▶ **PASSAGE SHOWN**
=== Begin Enclosure ===

CakePHP  has very good documentation, I’ve created few sites with it some time in the past, and it seems a decent system, but it does kick you in soft places a few times, mostly because you can find a lot of tutorials on the internet that are in fact for its older version and don’t work with the new release. Their database abstraction feels a bit dated and doesn’t really provide a convenient way of querying the database, especially when passing params to find() as array. You don’t get any hints when doing that (like code completion when using query builders in other frameworks) and have to remember those parameters which means consulting the API a lot, which doesn’t seem developer friendly.

Yii  was annoying for me to code in. Mostly because i hate code generation. Even today when i tried to do this simple application to benchmark I got this pregenerated website with contact form and about page etc, and had to spend time to actually not use it, it felt like I was modding a CMS rather than coding my own code. On the other hand generated models do seem to be a workable idea so I can’t hold this against Yii. Another thing that bugs me about it is naming things like Gii etc. The name doesn’t describe at all what it does. Also it is really hard to find a tutorial that actually tells you which code to write rather they tell you which buttons to press to generate the code, and leave you wondering how to actually do the customization part.

=== End Enclosure ===

Stored items

=== Begin Enclosure ===

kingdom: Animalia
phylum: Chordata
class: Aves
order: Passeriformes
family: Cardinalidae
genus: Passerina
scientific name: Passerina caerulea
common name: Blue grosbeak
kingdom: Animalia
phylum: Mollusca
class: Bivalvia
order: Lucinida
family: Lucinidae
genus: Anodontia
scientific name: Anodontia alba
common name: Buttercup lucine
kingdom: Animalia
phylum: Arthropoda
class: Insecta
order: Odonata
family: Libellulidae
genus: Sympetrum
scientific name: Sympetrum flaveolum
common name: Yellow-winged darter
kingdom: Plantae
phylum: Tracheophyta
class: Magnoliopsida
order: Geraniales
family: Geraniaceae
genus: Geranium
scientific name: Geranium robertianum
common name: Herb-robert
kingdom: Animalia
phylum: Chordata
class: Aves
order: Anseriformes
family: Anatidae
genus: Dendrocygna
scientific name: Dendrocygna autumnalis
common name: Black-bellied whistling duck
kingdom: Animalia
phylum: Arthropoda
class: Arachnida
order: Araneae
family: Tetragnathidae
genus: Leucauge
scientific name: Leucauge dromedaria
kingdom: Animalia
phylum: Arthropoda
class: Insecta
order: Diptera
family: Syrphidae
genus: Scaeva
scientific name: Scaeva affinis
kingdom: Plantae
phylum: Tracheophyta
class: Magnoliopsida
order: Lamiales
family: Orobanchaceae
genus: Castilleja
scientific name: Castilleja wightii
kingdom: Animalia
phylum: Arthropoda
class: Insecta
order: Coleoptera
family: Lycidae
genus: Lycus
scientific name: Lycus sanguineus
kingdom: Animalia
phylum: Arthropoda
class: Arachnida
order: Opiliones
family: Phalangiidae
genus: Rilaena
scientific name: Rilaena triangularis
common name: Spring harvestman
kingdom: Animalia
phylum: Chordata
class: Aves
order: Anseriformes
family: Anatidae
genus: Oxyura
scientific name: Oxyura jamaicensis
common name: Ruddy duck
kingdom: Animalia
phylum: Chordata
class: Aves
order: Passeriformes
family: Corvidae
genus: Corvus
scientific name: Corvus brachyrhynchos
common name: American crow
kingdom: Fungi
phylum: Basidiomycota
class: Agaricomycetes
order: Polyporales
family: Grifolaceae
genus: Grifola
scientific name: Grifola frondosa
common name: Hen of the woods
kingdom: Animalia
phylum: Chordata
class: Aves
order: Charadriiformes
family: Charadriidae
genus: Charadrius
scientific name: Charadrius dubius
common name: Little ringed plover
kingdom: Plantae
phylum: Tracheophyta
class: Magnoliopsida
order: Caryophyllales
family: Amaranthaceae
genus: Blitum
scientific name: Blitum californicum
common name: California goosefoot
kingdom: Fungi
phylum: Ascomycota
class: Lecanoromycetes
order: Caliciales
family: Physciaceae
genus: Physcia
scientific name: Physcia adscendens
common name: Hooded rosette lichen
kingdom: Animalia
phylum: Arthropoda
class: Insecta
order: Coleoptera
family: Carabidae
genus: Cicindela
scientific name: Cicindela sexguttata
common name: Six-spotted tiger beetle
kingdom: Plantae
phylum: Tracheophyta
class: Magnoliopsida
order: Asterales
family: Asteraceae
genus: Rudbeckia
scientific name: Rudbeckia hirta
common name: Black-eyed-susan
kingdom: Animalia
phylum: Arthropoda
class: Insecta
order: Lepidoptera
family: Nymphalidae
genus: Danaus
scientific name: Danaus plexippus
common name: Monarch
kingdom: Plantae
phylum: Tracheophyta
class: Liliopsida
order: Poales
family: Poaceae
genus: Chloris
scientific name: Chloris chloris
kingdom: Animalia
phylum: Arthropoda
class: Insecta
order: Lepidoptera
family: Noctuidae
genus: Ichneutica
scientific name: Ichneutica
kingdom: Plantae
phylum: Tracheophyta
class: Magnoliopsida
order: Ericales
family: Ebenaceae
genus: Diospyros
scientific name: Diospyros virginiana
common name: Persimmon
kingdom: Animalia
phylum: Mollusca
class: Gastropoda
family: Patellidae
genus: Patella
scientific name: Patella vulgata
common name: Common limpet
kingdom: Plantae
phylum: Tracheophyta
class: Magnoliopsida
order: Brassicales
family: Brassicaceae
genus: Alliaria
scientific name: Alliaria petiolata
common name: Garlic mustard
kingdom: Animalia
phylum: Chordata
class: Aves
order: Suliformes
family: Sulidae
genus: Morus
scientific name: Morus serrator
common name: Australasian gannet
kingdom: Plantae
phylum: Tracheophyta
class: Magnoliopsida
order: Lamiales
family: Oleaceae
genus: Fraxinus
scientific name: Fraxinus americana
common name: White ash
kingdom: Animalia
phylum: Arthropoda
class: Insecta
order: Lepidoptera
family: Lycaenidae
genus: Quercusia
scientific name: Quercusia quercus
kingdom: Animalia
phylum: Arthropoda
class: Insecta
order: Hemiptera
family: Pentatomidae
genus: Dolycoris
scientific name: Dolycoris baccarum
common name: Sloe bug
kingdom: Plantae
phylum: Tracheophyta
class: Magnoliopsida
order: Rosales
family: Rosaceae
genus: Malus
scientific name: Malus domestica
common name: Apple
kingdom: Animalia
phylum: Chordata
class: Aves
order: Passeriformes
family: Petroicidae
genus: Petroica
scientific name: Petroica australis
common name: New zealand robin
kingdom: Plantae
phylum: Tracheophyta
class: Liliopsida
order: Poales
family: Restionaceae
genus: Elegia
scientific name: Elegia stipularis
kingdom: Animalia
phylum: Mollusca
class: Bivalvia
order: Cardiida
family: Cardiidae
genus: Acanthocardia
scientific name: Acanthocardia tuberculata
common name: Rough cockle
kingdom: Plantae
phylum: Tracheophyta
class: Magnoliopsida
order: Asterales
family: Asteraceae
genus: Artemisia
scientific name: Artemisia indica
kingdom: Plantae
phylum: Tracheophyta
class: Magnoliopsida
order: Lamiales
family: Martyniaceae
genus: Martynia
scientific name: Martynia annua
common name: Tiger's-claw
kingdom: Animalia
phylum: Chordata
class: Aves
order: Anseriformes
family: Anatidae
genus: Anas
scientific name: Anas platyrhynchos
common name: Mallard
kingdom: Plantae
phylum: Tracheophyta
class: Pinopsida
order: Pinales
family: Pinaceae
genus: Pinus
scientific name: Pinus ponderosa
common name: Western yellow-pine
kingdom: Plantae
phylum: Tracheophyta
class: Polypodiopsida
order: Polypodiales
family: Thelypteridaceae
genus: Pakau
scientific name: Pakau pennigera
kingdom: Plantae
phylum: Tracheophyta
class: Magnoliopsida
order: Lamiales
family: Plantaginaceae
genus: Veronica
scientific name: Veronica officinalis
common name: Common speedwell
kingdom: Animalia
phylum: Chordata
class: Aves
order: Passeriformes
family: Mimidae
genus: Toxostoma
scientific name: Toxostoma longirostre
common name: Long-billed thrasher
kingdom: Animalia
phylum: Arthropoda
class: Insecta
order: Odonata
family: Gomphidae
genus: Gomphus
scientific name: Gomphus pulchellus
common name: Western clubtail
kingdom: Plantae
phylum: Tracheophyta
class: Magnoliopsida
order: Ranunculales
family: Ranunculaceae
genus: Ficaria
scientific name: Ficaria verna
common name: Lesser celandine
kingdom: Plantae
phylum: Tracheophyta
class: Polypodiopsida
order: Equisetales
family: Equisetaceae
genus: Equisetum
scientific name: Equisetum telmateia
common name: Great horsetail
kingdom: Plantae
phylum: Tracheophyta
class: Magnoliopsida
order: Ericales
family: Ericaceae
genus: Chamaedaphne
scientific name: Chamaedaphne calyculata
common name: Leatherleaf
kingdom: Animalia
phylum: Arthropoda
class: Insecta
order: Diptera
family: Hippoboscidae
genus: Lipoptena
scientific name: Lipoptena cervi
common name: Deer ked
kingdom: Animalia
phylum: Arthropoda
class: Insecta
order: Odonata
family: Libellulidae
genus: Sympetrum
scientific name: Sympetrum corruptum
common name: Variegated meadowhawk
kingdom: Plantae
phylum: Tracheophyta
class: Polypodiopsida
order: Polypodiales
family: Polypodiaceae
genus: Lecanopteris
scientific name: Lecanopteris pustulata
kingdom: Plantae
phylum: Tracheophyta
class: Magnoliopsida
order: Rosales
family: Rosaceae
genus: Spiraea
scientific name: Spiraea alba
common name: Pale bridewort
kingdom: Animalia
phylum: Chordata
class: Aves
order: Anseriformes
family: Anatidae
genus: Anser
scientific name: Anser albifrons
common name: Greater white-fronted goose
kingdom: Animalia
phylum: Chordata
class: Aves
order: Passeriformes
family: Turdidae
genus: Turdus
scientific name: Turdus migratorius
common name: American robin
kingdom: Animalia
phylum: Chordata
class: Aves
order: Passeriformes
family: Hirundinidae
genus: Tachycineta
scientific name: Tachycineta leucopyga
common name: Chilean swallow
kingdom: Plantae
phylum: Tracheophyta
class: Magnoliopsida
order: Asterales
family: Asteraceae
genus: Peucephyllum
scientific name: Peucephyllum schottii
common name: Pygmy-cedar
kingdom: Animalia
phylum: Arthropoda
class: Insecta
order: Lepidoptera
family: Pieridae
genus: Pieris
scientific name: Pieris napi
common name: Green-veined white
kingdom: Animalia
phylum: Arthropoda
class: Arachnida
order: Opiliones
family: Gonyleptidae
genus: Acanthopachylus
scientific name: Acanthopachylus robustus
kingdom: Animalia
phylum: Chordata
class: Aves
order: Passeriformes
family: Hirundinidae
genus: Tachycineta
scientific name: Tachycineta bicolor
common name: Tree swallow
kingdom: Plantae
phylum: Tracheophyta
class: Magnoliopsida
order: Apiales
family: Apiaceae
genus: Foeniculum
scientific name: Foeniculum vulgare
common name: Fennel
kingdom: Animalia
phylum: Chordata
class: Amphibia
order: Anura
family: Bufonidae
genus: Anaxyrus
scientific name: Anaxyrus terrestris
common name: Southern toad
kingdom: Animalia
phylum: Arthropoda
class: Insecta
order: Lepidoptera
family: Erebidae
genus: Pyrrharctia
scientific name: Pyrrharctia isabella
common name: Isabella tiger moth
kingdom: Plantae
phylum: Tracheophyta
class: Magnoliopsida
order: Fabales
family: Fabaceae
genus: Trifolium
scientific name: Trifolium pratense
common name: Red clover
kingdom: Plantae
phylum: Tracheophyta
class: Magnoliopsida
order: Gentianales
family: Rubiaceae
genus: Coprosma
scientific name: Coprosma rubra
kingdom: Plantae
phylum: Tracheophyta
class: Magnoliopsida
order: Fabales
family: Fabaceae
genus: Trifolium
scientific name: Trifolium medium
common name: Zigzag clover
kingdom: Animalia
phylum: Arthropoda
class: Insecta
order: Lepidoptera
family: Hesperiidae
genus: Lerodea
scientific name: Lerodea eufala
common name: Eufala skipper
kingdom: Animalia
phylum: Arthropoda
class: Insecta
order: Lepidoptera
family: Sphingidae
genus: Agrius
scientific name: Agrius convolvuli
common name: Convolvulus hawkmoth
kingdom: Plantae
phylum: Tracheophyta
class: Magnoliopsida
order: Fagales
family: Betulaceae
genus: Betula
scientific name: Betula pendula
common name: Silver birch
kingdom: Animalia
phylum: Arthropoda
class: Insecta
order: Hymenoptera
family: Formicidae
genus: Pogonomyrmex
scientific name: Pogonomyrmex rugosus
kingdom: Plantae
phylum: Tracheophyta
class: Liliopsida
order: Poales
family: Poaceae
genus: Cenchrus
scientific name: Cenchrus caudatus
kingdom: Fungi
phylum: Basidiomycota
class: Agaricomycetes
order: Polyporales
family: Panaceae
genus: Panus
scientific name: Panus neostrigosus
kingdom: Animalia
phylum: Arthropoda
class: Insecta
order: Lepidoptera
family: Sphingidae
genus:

=== End Enclosure ===

▶ **WORK ORDER 1**
According to the passage on CakePHP and Yii, why does passing params to find() as an array make CakePHP less developer friendly? Answer in one to three sentences.
▶ **WORK ORDER 2**
Write out the part of the passage on CakePHP and Yii from "CakePHP  has very" up to and including "seem developer friendly.".

▶ **YOUR RESPONSE 1**
You get no hints while doing it, like the code completion that query builders in other frameworks offer. So you have to remember those parameters, which means consulting the API a lot.

▶ **YOUR RESPONSE 2**
CakePHP  has very good documentation, I’ve created few sites with it some time in the past, and it seems a decent system, but it does kick you in soft places a few times, mostly because you can find a lot of tutorials on the internet that are in fact for its older version and don’t work with the new release. Their database abstraction feels a bit dated and doesn’t really provide a convenient way of querying the database, especially when passing params to find() as array. You don’t get any hints when doing that (like code completion when using query builders in other frameworks) and have to remember those parameters which means consulting the API a lot, which doesn’t seem developer friendly.